Thursday, April 20, 2006

Abhorring a Blank Canvas

Reese and I drew up a budget a month back to finally get a handle on our rampant spending. Among the items, of course, was money spent on the Ghia for non-essential repairs.

I can bend the rules a bit and divert entertainment money or eating out money to Ghia parts. That just means fewer trips to Subway for lunch, fewer movies out or beers with the boys.

But, even before then I've been doing my best not to just throw money at any Ghia problem that comes along. I've stuck quite well to my self-imposed mandate to never take it to a mechanic except for oil changes. There's nothing wrong with paying VW Man $15 in labor charges for such a thankless DIY task.

It started with being told that I needed a whole new carburetor and distributor back in October by VW Man. I took his advice at face value and started pricing carburetors and distributors. Then, I determined that for just a little extra money I could get a perfectly acceptable set of dual carburetors. I'm already dedicated to spending $250-$300 for one new carburetor and distributor, what's an extra $100 when you're spending that kind of money, right?

Well, then the snow fell and that saved me a lot of money. I put Ghia projects aside and went skiing. In January I revisited the carburetor and distributor problem and decided to just rebuild them both and see what happens, spending less than $10 on a carburetor rebuild kit. The experiment worked and the distributor ended up not being a problem once the carburetor was cleaned out enough to send a vacuum signal.

So, I'd gone from believing I was quite rational in spending $400 on my car to only $9+shipping to actually fix the problem.

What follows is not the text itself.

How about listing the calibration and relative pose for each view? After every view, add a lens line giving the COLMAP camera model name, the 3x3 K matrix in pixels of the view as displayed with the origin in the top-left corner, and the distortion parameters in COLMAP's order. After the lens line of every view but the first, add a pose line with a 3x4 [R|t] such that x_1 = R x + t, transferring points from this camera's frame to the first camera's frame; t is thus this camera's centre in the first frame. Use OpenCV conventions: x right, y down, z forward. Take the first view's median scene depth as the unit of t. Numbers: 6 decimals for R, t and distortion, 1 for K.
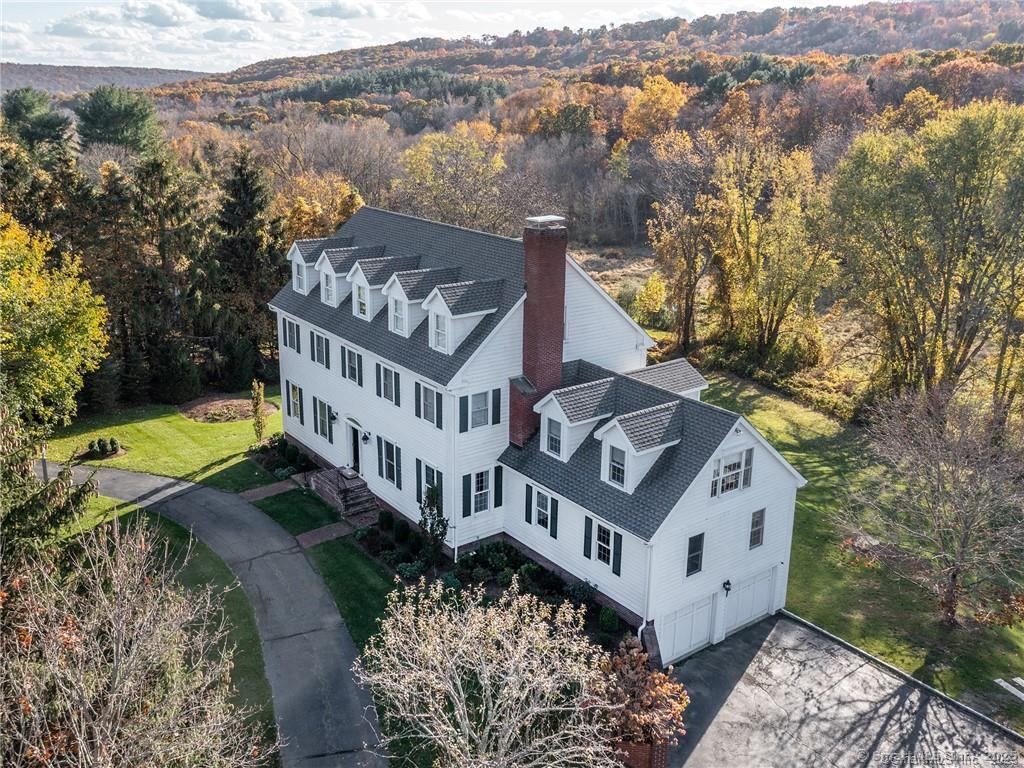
lens RADIAL K [[919.5, 0, 509.4], [0, 919.5, 383.0], [0, 0, 1]] dist [0.012875, -0.003164]
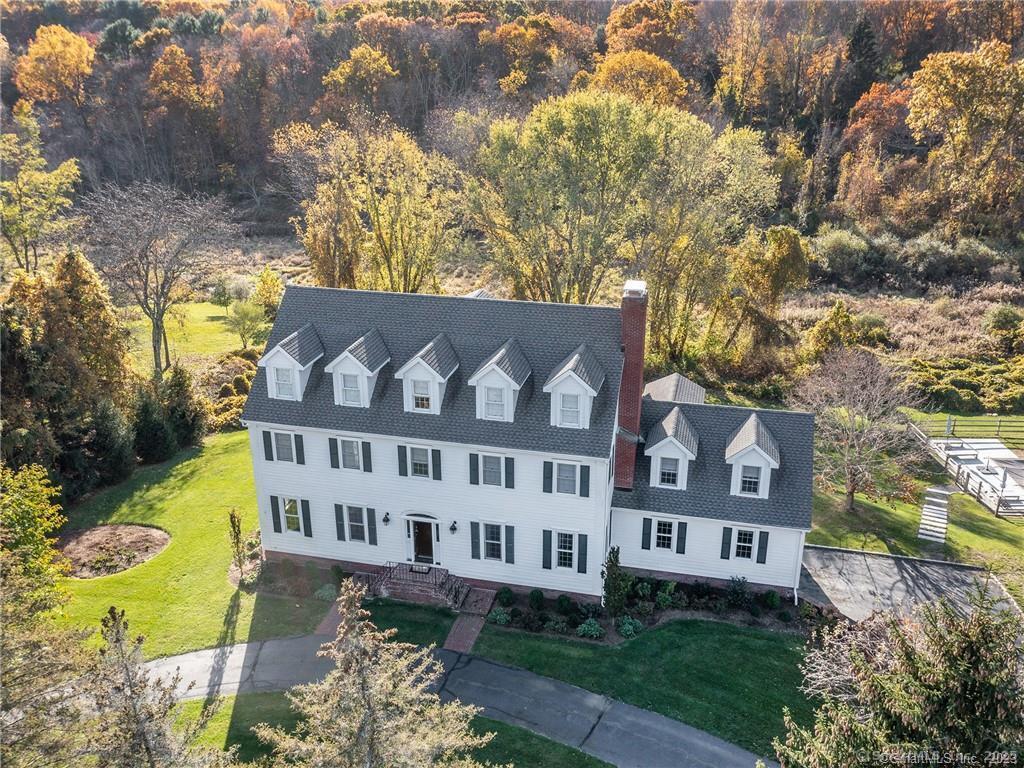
lens RADIAL K [[919.5, 0, 509.8], [0, 919.5, 383.9], [0, 0, 1]] dist [0.012875, -0.003164]
pose [[0.763499, -0.249076, 0.595844, -0.681099], [0.202400, 0.968437, 0.145478, -0.229252], [-0.613272, 0.009527, 0.789814, 0.174773]]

Amazing what you can accomplish when you put limits on yourself. I've always been like that. Read through the archives here and you'll find pictures of the Ghia chassis I made out of Legos. Those were really about the only toys I had as a kid. When all my friends had Transformers that changed from cars or radios into robots I just built my own Transformers out of my junkyard of plastic beams, gears and axles.

In college I studied English and Mass Communications, a general writing degree. Whenever I had to take a poetry writing class I did far better with a rigidly formatted, Shakespearean sonnet than more modern, free-form poetry. When I got into HTML and Web design I steered away from user-friendly, graphical Web page editors and did everything in raw code. Creativity flowed much better when I had boundaries.

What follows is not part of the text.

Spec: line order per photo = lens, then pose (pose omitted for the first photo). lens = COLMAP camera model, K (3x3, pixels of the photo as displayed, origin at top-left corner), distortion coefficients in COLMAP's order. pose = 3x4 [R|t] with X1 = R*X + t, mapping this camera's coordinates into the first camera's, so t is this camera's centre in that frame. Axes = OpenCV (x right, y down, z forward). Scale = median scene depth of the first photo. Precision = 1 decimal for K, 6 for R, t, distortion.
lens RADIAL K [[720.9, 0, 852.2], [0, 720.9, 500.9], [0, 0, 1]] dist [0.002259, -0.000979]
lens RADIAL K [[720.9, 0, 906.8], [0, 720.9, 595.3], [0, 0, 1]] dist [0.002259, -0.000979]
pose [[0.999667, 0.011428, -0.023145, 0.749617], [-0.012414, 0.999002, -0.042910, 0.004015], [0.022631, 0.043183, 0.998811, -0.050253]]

Give me a blank page and say "Make something creative" and I'll be stuck, looking into a void. Give me a 10 page piece of writing full of red marks and comments on how to make it better and I can work miracles.

Now it seems the same is true for mechanics. Dirt Rag, a mountain bike magazine, recently said that 2006 is going to be the year of the 29'' mountain bike. Most mountain bikes have 26'' wheels, but in recent years companies have been coming out with their next big thing: an extra three inches of wheel.

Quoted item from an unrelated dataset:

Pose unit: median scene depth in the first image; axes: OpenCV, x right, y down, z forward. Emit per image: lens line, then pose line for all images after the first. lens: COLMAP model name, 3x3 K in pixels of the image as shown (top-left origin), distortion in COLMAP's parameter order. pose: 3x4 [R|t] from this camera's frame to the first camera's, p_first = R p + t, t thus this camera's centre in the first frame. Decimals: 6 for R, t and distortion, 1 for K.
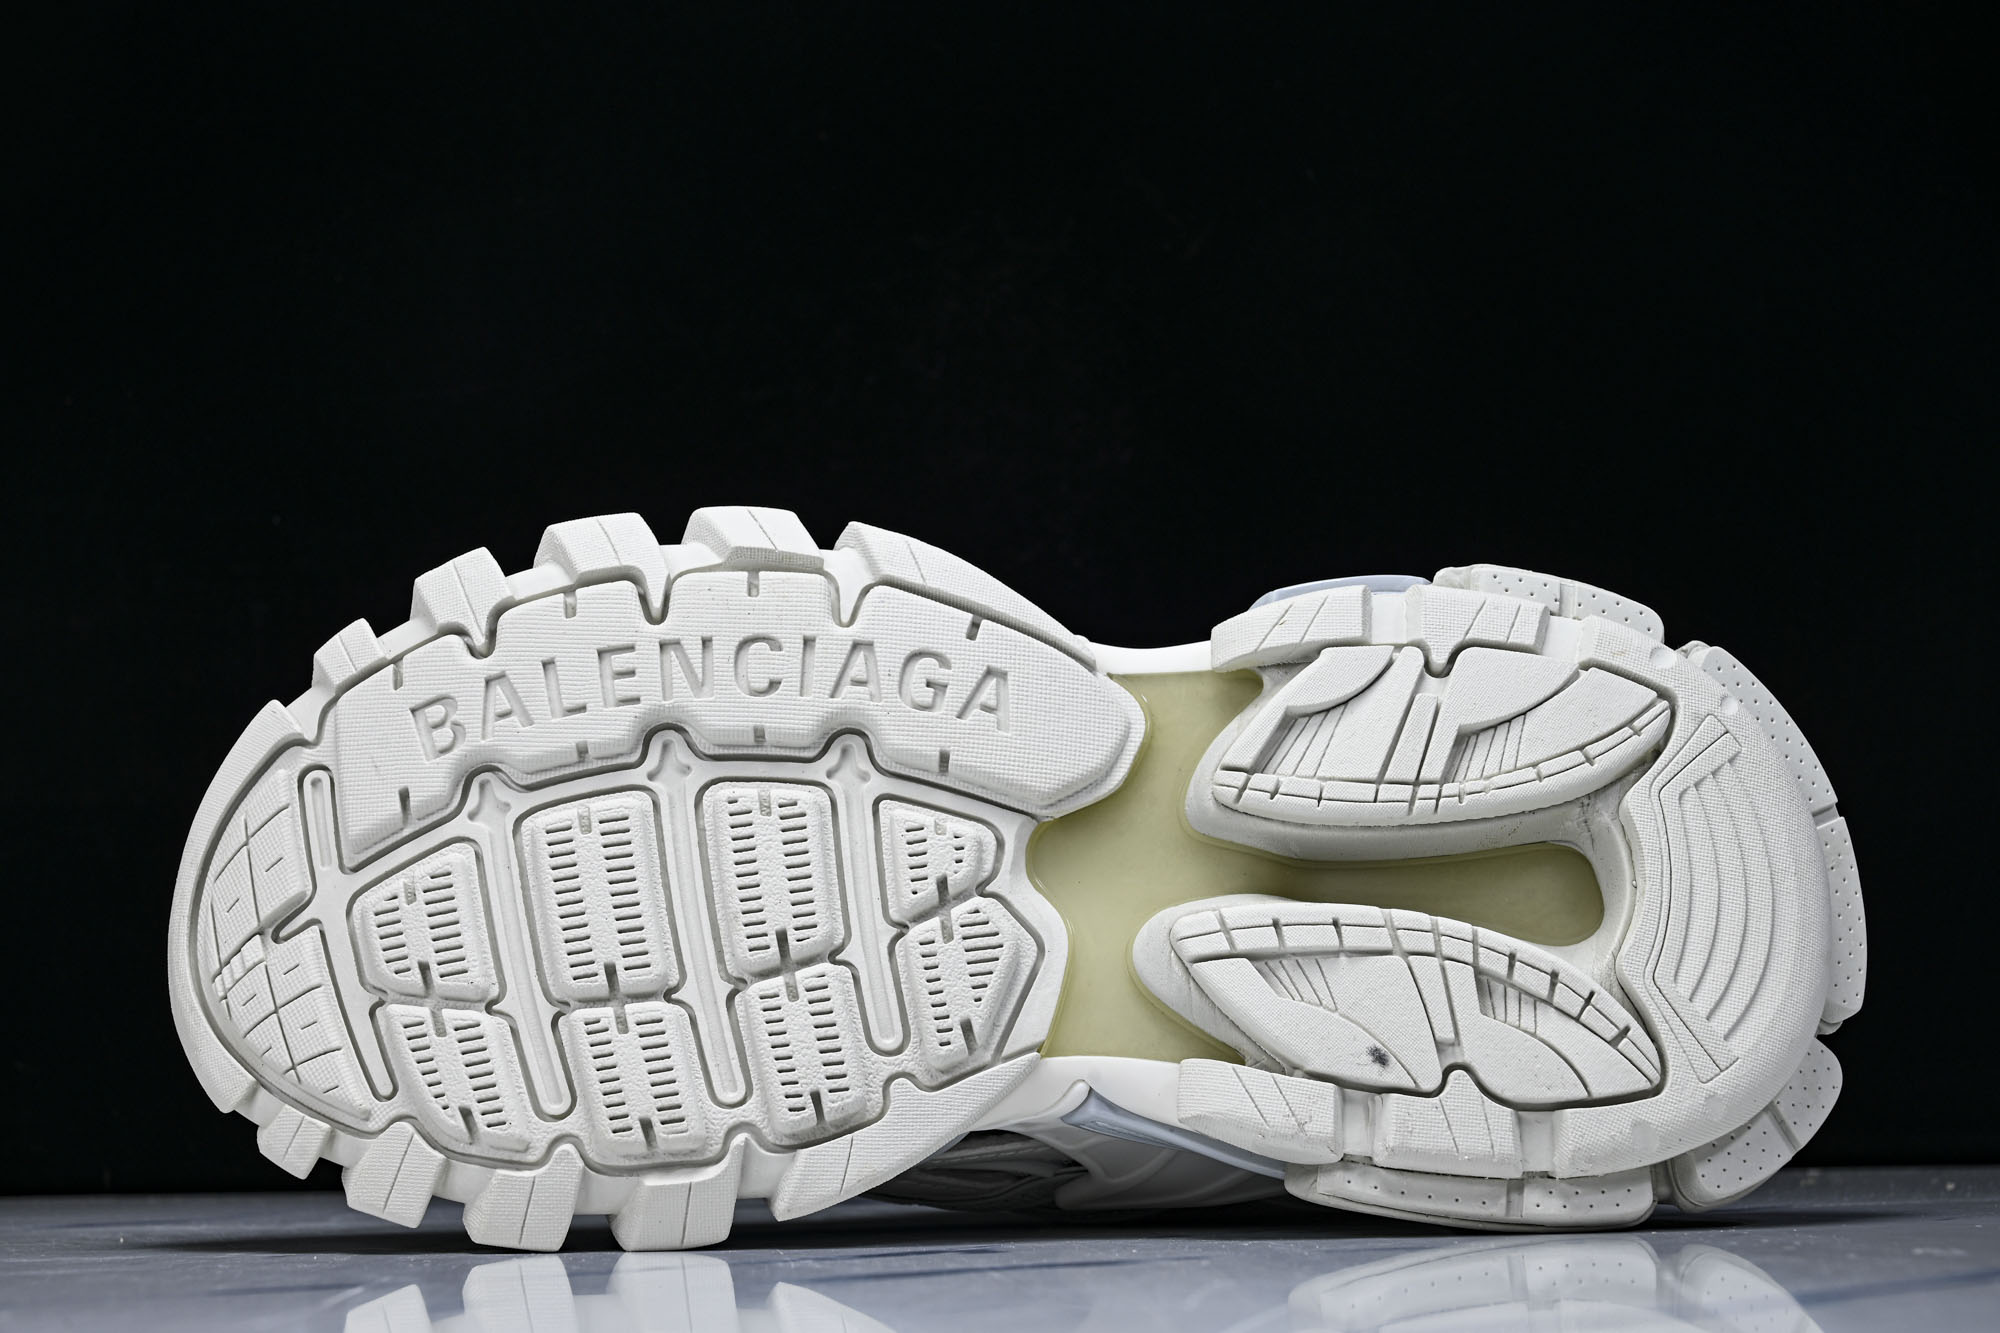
lens RADIAL K [[3493.1, 0, 1000.0], [0, 3493.1, 666.5], [0, 0, 1]] dist [-0.016091, -0.023362]
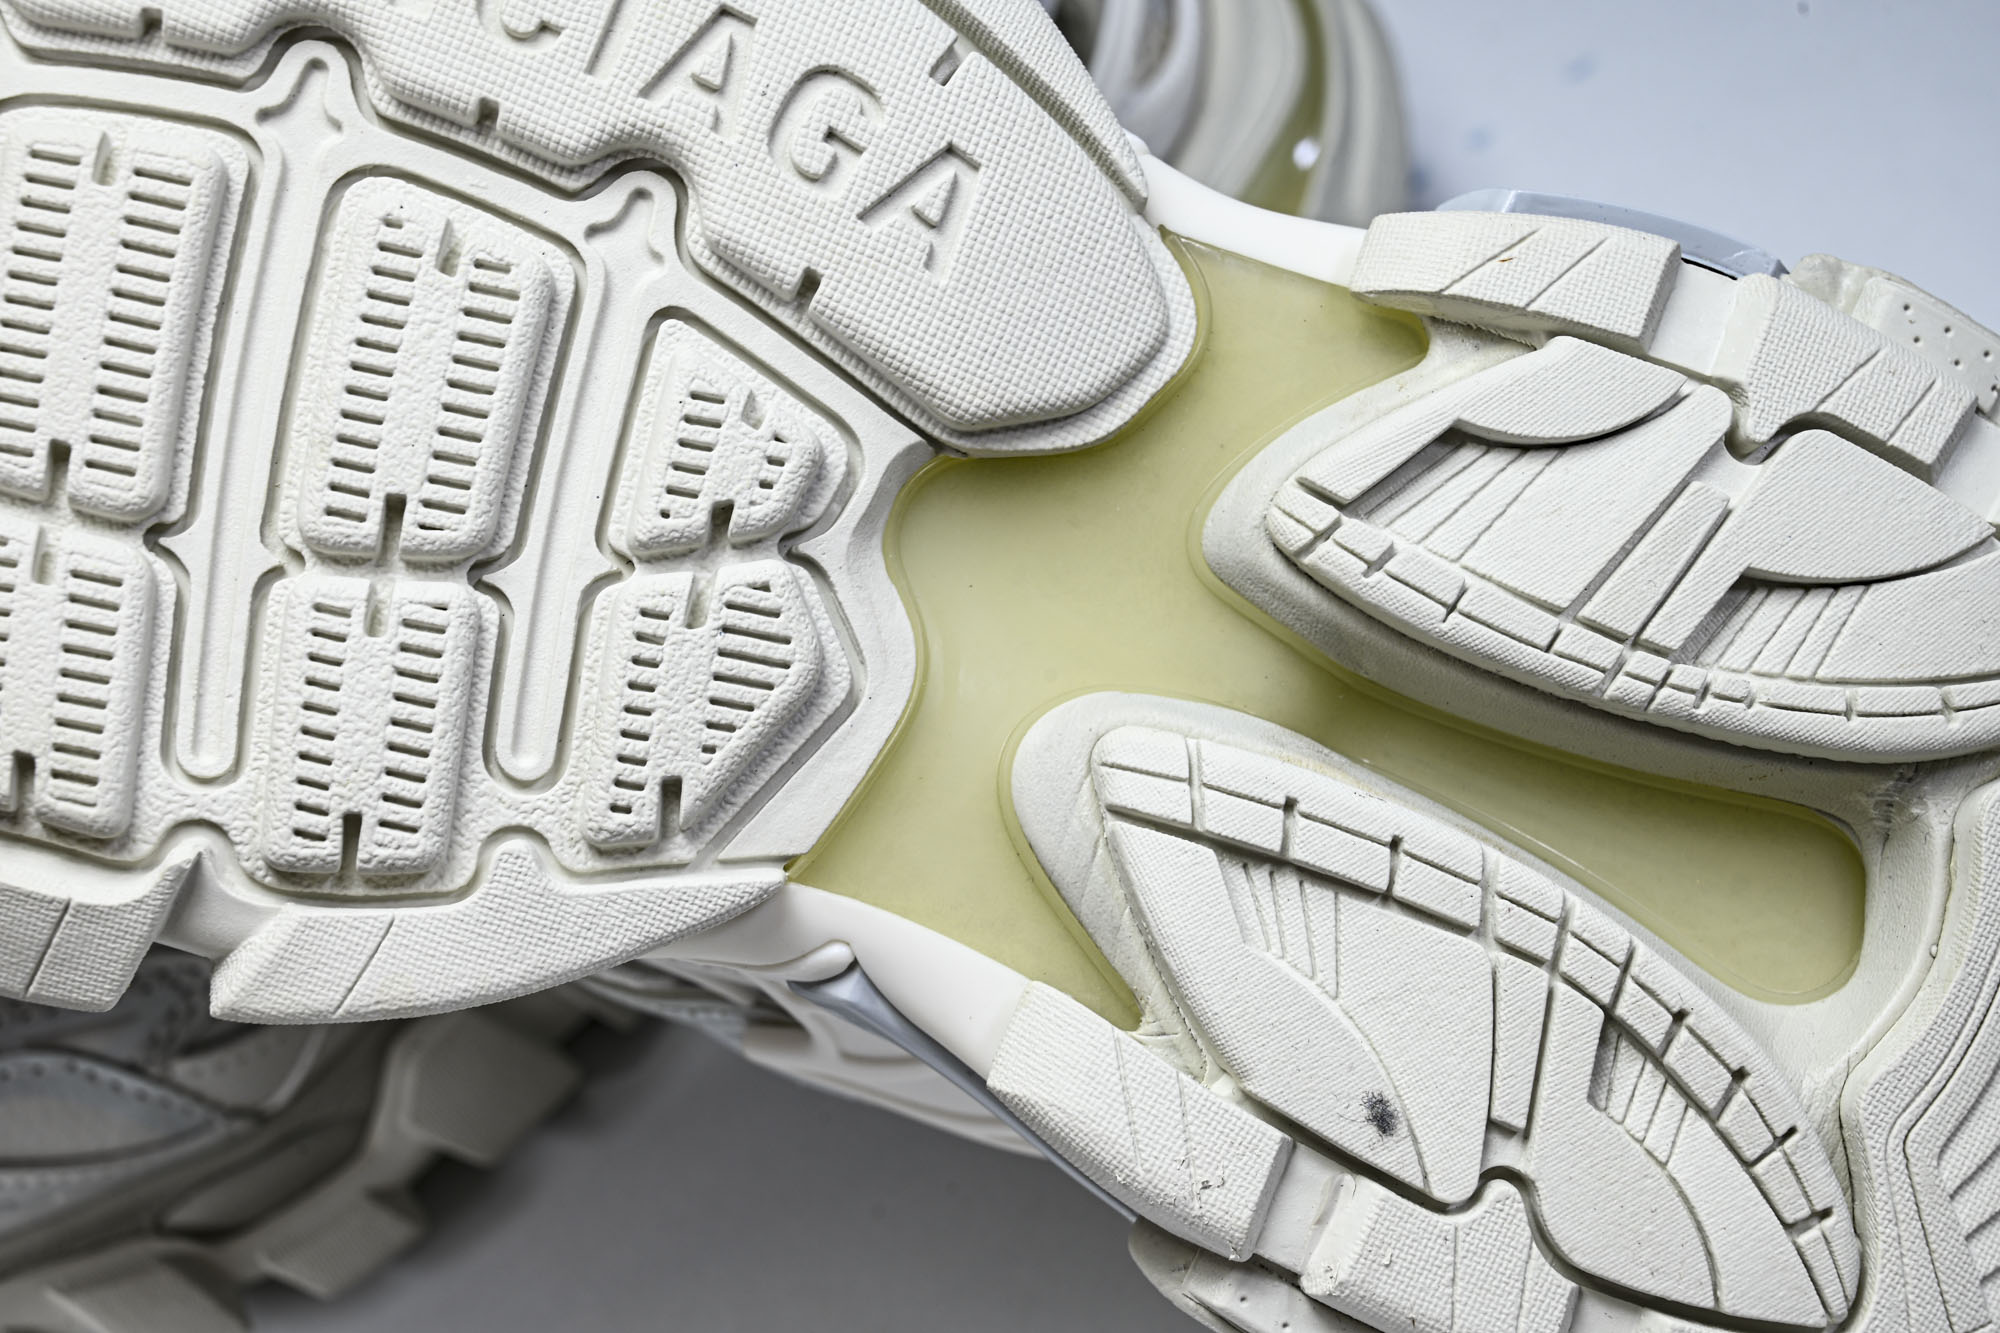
lens RADIAL K [[3755.5, 0, 1000.0], [0, 3755.5, 666.5], [0, 0, 1]] dist [-0.045286, 0.303544]
pose [[0.936895, 0.342097, 0.072097, -0.010162], [-0.349580, 0.913904, 0.206333, -0.047358], [0.004697, -0.218516, 0.975822, 0.448769]]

Among the various models that have 29'' wheels in the front and back, Trek has come out with a "69er," which has a 29'' wheel only in the front with a traditional 26'' wheel in the back. This sparked something in me and I've been eyeing up my 1999 Specialized Rockhopper frame for a suspension-corrected, 26'' front fork with disc brake mounts that will have enough clearance for a 29'' wheel. The rest of the frame is too small to put a 29'' wheel in the back.

Again, I could just buy a whole new 29'' bike and be done with it, but the wife and I are on a budget. I am a grown up, of course, and I could very easily say "To hell with the budget!" But, I would honestly much rather just piece together an old frame and make something all my own.

The point isn't "I want it, so I'll buy it." The point is "I want to make it, and as a side-effect I'll have it."